# Looking for HO's tonight !



## old linesides (Oct 6, 2006)

If anyone is close to Salisbury , please give me a call if you'd like to catch some monster hardhead and have the chance at a 41" plus rock this evening . I will be fishing out of my boat , leaving from Webster Cove in Mount Vernon MD . Call me ASAP if you'd like to tag along . 443-521-4726


----------



## mdram (Jul 18, 2005)

how many hos you lookin for?


----------



## old linesides (Oct 6, 2006)

mdram said:


> how many hos you lookin for?


I can fish with 4 guys very comfortably . Just call me to discuss . 443-521-4726


----------



## Fishbreath (Nov 11, 2004)

Very generous offer. Wish I were close to Salisbury, I'd jump at it.


----------



## old linesides (Oct 6, 2006)

Fishbreath said:


> Very generous offer.

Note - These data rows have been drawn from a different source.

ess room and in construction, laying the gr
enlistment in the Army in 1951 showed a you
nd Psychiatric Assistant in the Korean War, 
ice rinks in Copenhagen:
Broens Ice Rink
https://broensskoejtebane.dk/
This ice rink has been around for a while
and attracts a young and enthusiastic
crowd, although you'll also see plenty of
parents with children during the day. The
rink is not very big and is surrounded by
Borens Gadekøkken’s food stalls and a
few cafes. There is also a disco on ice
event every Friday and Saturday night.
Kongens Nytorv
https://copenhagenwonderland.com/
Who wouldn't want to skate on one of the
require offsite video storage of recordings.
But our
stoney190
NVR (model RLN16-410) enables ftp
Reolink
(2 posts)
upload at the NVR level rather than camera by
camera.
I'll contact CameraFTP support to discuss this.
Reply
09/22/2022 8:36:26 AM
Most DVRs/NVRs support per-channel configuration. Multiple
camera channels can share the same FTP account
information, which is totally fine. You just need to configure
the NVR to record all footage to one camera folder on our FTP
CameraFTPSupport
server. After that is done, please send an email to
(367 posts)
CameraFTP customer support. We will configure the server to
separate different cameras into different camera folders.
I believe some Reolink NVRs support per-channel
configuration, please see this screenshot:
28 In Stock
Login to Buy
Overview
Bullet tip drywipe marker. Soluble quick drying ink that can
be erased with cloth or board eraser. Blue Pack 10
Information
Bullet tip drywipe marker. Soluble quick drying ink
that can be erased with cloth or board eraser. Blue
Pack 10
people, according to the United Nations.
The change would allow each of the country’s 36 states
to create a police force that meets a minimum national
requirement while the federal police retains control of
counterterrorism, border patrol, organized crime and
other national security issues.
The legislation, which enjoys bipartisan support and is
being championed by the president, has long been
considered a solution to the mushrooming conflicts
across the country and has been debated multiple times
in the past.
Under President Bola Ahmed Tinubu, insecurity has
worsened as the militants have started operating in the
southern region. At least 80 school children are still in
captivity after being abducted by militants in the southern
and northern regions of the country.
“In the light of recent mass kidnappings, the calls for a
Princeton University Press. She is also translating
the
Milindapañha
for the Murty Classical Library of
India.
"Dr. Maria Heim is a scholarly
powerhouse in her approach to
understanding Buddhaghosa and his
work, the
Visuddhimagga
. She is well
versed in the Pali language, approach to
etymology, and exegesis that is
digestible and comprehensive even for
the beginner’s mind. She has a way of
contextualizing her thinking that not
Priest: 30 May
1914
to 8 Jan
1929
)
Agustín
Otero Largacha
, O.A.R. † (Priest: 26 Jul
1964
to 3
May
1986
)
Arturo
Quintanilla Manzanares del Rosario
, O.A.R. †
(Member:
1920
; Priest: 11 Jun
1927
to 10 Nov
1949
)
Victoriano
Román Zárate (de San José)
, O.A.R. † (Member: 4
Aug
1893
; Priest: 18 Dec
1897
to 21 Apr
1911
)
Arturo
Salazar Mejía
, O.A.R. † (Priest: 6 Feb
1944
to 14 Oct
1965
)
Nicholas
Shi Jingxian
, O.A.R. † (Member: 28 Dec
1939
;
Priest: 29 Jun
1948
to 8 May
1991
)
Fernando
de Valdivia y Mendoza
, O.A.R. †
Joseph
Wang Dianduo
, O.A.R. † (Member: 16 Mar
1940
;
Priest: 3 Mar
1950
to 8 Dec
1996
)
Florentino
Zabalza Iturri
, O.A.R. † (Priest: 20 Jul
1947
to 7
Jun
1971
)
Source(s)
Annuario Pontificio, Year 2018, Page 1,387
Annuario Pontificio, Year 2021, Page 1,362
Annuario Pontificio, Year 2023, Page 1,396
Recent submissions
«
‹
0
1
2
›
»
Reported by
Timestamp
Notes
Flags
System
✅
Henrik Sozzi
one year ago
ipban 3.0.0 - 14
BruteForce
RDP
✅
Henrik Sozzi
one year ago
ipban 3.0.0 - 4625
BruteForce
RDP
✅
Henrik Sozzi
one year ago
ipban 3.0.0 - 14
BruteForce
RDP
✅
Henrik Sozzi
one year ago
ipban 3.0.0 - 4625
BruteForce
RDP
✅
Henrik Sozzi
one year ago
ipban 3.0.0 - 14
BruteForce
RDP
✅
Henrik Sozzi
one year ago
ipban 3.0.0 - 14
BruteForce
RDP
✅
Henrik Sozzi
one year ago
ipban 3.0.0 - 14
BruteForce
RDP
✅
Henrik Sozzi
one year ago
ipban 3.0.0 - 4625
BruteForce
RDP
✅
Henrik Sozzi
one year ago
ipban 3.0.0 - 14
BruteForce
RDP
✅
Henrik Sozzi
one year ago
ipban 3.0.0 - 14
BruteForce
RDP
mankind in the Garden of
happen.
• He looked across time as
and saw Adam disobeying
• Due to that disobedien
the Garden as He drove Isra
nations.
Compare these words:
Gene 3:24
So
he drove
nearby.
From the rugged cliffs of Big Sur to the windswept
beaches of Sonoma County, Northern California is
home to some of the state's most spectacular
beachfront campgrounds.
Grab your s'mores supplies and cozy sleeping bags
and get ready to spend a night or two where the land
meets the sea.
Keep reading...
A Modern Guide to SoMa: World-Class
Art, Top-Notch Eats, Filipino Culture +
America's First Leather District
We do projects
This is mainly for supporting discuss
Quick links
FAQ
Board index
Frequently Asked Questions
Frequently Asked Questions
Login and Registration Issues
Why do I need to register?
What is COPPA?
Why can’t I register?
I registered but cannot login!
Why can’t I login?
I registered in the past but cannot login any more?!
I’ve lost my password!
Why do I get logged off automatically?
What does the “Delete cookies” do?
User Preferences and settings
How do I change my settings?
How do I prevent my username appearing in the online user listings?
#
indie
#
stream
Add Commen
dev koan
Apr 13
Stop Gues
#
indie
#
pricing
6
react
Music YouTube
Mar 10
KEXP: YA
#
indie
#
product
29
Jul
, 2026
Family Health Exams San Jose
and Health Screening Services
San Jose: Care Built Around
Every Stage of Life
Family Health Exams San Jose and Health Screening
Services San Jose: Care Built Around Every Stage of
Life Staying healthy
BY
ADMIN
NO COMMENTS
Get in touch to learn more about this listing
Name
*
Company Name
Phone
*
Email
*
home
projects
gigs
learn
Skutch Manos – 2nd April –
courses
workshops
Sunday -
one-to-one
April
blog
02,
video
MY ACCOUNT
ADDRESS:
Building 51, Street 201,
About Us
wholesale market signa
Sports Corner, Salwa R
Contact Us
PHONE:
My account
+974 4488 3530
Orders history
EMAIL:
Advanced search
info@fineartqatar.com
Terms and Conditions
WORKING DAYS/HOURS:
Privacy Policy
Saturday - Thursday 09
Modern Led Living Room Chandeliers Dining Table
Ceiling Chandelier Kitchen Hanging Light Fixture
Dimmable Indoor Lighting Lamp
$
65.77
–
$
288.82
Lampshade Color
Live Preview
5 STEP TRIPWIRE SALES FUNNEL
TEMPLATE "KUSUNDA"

Wish I were close to Salisbury, I'd jump at it.


 I've got one taker so far . Fishbreath , I'm looking forward to meeting you since you are a Fletchers regular . When you get down here , you will be amazed !


----------



## old linesides (Oct 6, 2006)

Big croaker , no pics 

--------------------------------------------------------------------------------

Sorry guys , I dropped the camera and ruined it this evening . The hardhead are thick here and we did very well considering that my motor was bogging down and I couldn't get to my normal spot . The storm that was predicted never materialised and we anchored up in 4.5 feet in a lee off of Windgate Point and still caught a nice brace of the croaking things up to 17" . Not what I had hoped for and not a single striped one . I dropped the camera and it never worked after that and I'm still hoping the SOB will work after I mess with it . Thanks go out to Roger and his wife who met me at the dock and provided some great company and plenty of cold ones . Croaker are thick in the lower rivers of the bay and can be had by anyone not worried about catching that trophy .


----------